Human-Perception-Based AI Algorithms

Human-Perception-Based AI Algorithms

Taking a physics-based approach to how humans perceive the world, Kavita Bala has developed a new generation of artificial intelligence systems.

Human perception is likely overlooked when it comes to computers. After all, what does the logic of a computer have to do with our sensory abilities and brain processes? According to Kavita Bala, who works in computer science, the answer is a fair amount. Her research in computer graphics and computer vision has been motivated by the mysteries of human perception for more than a decade.

Initially, Bala focused on the modeling and rendering of physics-based models. In her work, she contributed to developing a new approach to computer graphics based on how humans visually perceive the world. For example, there is no doubt that photons bounce everywhere in the real world, but we are incapable of perceiving each photon in its full glory.

The scene appears as a kind of gestalt. There is actually a great deal more complexity than what we perceive. During her research and creation of computer-generated imagery, Bala collaborated with others to create models that accurately render fabric. Bala explains that rendering algorithms could only approximate what material might appear in a particular scene, such as a silk dress or velvet shirt.

"Silk is shiny, whereas velvet is fuzzy and reflects light differently," Bala notes. "That is how we distinguish them. And it is because of the materials’ structure.”

AI Algorithms

Based on this idea, the researchers performed micro-computed tomography (micro-CT) scans of the materials to obtain micron-level details about their structure. Bala explains that structure is a geometric representation of information, not an optical representation. There is more to it than reflection. It is about the interaction of light with the material’s shape. This was the key contribution, the realization that algorithms can be created to automatically produce realistic material appearances when you capture the structure well. In developing and improving algorithms, scientists have been able to render these materials in a manner that appears as if in the real world.

Getting the Picture with GrokStyle

Bala also began exploring computer vision based on her interest in perception. Computer algorithms can recognize what they are looking at based on their algorithms. Her research focused on human perception, asking how we recognize what is in an image and how that recognition is used to comprehend the world around us.

In collaboration with Sean Bell, Ph.D. '16 Computer Science, Bala examined how furniture is presented online using photographs posted to sites such as Flickr and online design websites. Over time, these sites did not meet a need: users would ask what type of furniture was pictured in the photographs. As a first step, they sought information about where they could purchase the pieces themselves but could not locate this information.

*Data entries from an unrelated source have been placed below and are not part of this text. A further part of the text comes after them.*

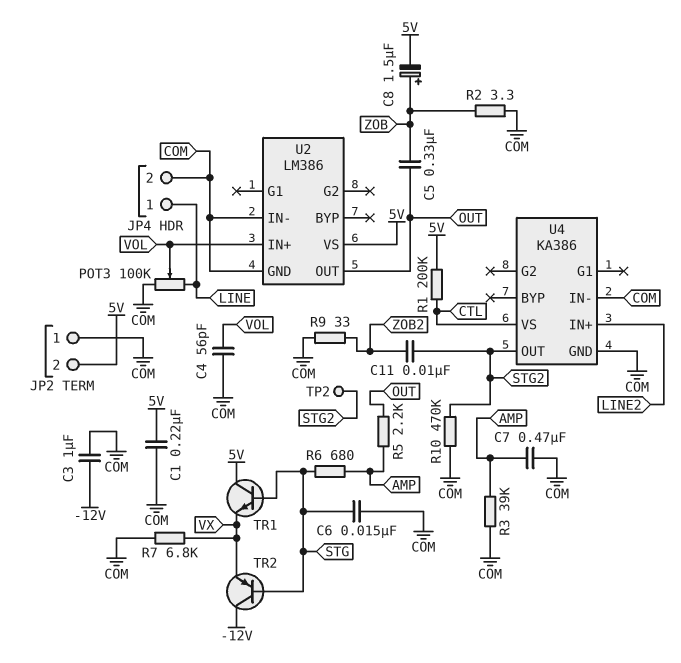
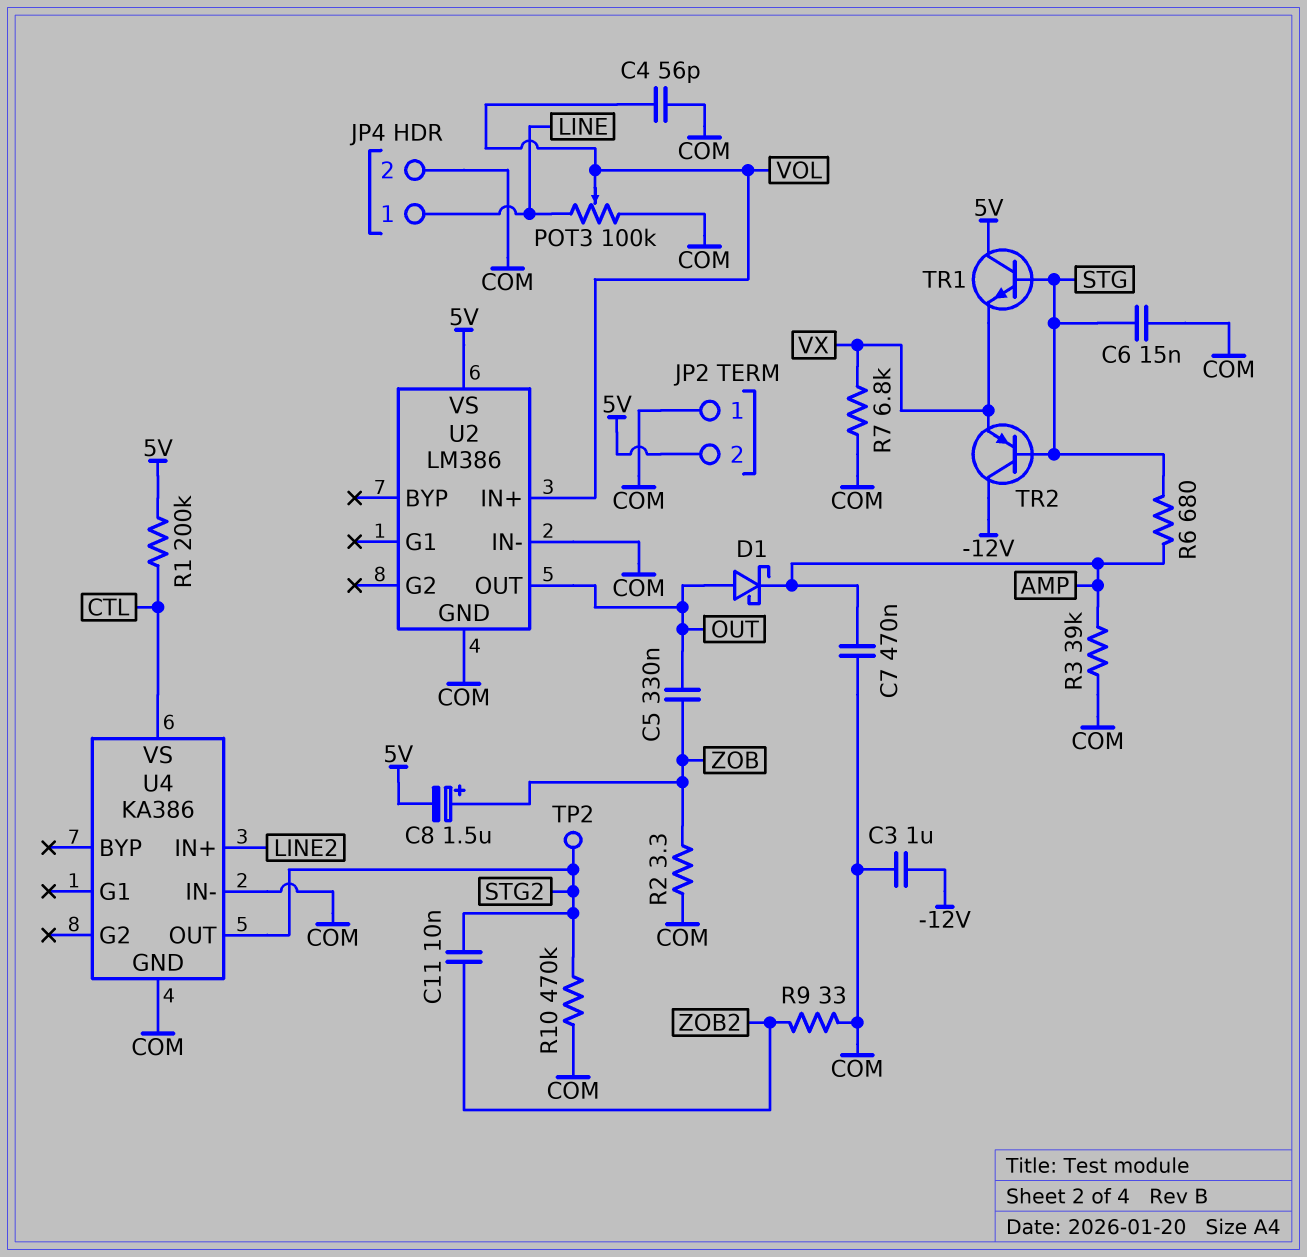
C1: 220nF (5V, COM) -> none
D1: none -> schottky (A OUT, K AMP)
R5: 2.2k (AMP, OUT) -> none

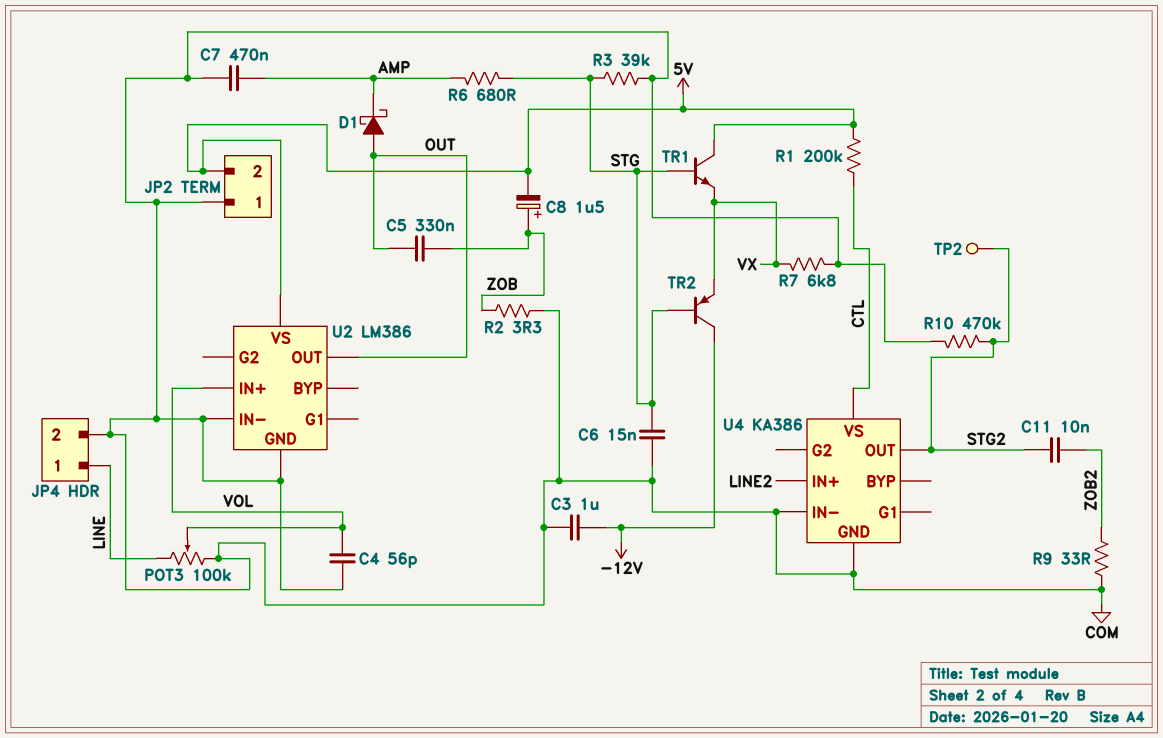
R3: 39k (AMP, COM) -> 39k (COM, STG)

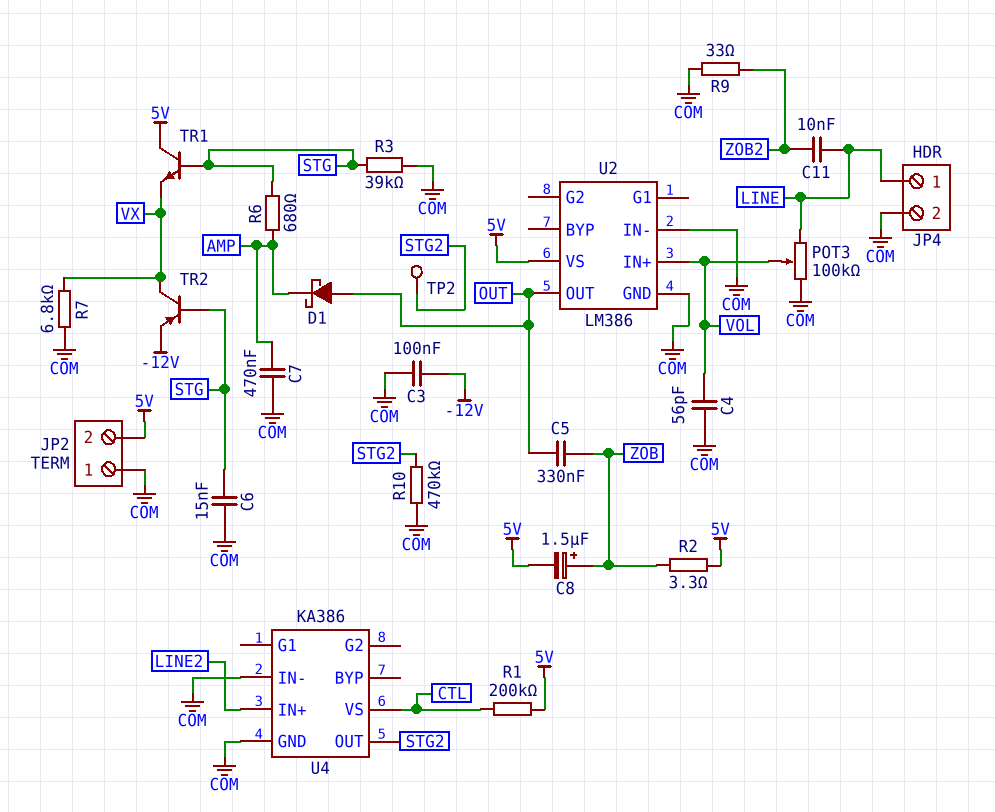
C3: 1uF (-12V, COM) -> 100nF (-12V, COM)
C11: 10nF (STG2, ZOB2) -> 10nF (LINE, ZOB2)
R2: 3.3 (COM, ZOB) -> 3.3 (5V, ZOB)
TR2: PNP (B STG, C -12V, E VX) -> PNP (B STG, C VX, E -12V)

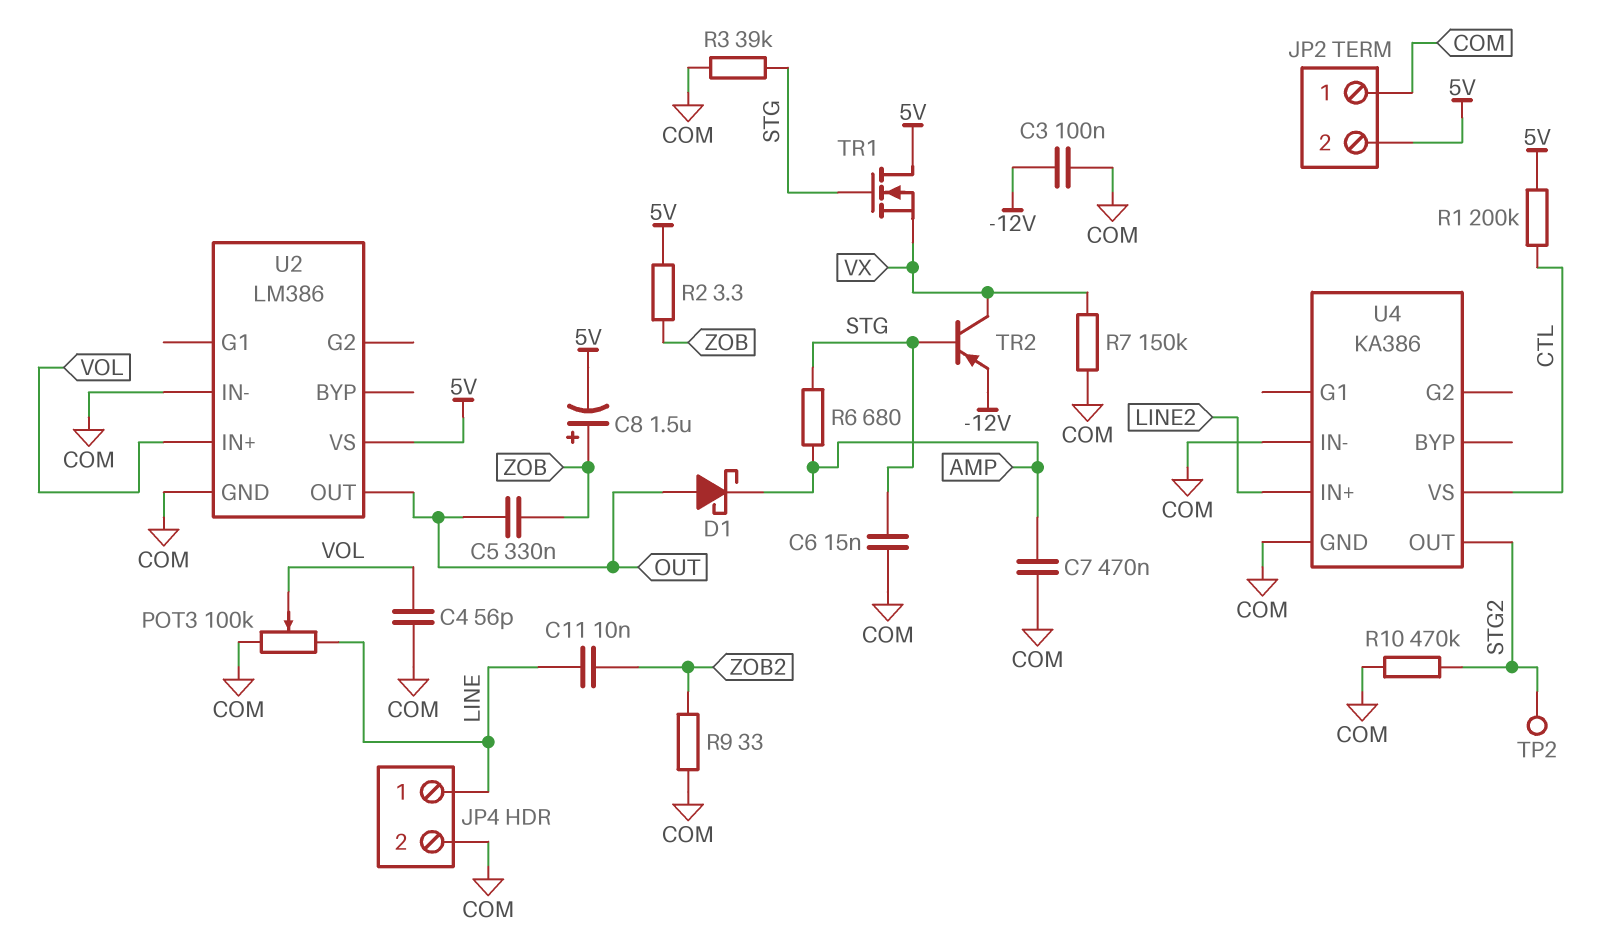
R7: 6.8k (COM, VX) -> 150k (COM, VX)
TR1: NPN (B STG, C 5V, E VX) -> NMOS (G STG, D 5V, S VX)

To develop algorithms based on the neural networks found in the brain, Bala and Bell conducted research that led to the development of neural networks. In addition to images from catalogs and those shared on social networking sites, thousands of images were shown to the neural networks they were developing.

According to Bala, “If you have enough data to identify a thing, you can determine its identity. Due to our data training efforts, the networks could perform fine-grained recognition with high accuracy.”

artificial intelligence

Bala and Bell eventually expanded their network's expertise into fashion. Ultimately, the result was artificial intelligence (AI) composed of algorithms that performed better than the most advanced AIs at the time. As a result, Bala stated, "we were at least twice as accurate as the next best.".

During the summer of 2016, Bala took a leave of absence from Cornell and co-founded a company with Bell to market GrokStyle. This product uses artificial intelligence to recognize furniture and fashion items.

Although AI visual recognition is still far from being foolproof under all conditions, Bala and her team are currently working on another project to achieve this outcome. In their research, the researchers are exploring the implications of the premise that a good recognition algorithm can identify patterns in the data if it is fed all images of the world.

To begin with, they developed an algorithm called StreetStyle that could comb through images and identify unique aspects of fashion distinctly related to specific locations or times of the year. “It is possible to get an understanding of how people dress in a certain part of the world even if you have never visited it,” Bala explains. “As a result of running our recognition algorithm, we found all kinds of matches across a wide range of geographical regions. For example, in Cairo, the hijab was prominently displayed. As far as Lagos is concerned, it is the gele, a traditional headgear that women wear and is very distinctive."

The researchers published a more advanced version of the algorithm in a paper entitled GeoStyle. As part of the investigation, they also searched for spikes and sudden appearances of particular articles or colors of clothing.

Developers at the Cornell Institute of Digital Agriculture are now applying the latest version of the algorithm to satellite images to detect trends in crop health and global climate change.

Bala states, “one of our goals is to make accurate predictions. Seeing trends that are time-shifted in one place and then seeing the beginning of the same trend in another location may provide an opportunity to predict the direction a phenomenon will take. Online, we have access to an extraordinary amount of visual data about our planet and our lives. By analyzing it, we can learn so much about ourselves and our planet."